Training–Inference Consistent Segmented Execution for Long-Context LLMs
Xianpeng Shang ⋅ Jiang Li ⋅ Zehua Duo ⋅ Qianyi Cai ⋅ Xiangdong Su
Abstract
Transformer-based large language models face severe scalability challenges in long-context generation due to the computational and memory costs of full-context attention. Under practical computation and memory constraints, many inference-efficient long-context methods improve efficiency by adopting bounded-context or segment-level execution only during inference, while continuing to train models under full-context attention, resulting in a mismatch between training and inference execution and state-transition semantics.

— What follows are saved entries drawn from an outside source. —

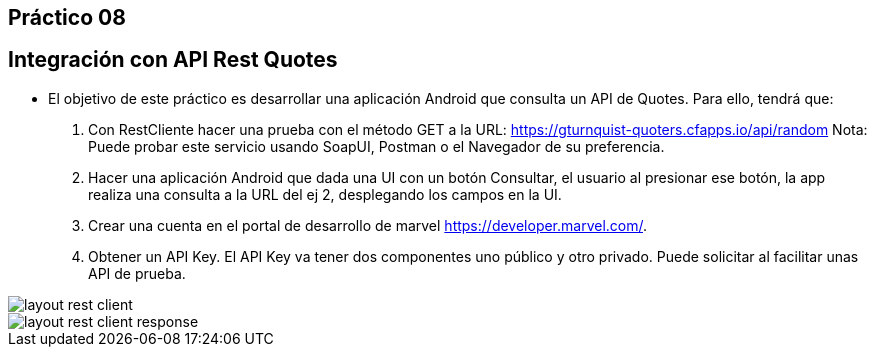 ﻿== Práctico 08

## Integración con API Rest Quotes

* El objetivo de este práctico es desarrollar una aplicación Android que consulta un API de Quotes. Para ello, tendrá que:

1. Con RestCliente hacer una prueba con el método GET a la URL: https://gturnquist-quoters.cfapps.io/api/random
Nota: Puede probar este servicio usando SoapUI, Postman o el Navegador de su preferencia.

2. Hacer una aplicación Android que dada una UI con un botón Consultar, el usuario al presionar ese botón, la app realiza una consulta a la URL del ej 2, desplegando los campos en la UI.

1. Crear una cuenta en el portal de desarrollo de marvel https://developer.marvel.com/.

2. Obtener un API Key. El API Key va tener dos componentes uno público y otro privado. Puede solicitar al facilitar unas API de prueba.

image::layout_rest_client.png[]

image::layout_rest_client_response.png[]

Based on this insight, we propose a training-consistent segment-level generation framework, in which training and inference follow the same segment-level forward execution semantics. During training, consistency with inference is enforced by restricting gradient propagation to KV states carried over from the immediately preceding segment, while permitting head-specific access to past KV states during the forward pass without involving them in gradient propagation. Across long-context benchmarks, our approach achieves performance comparable to full-context attention, while achieving competitive latency--memory trade-offs against strong inference-efficient baselines, and substantially improving scalability at very long context lengths (e.g., approximately $6\times$ lower peak prefill memory at 128K compared to full-context attention with FlashAttention).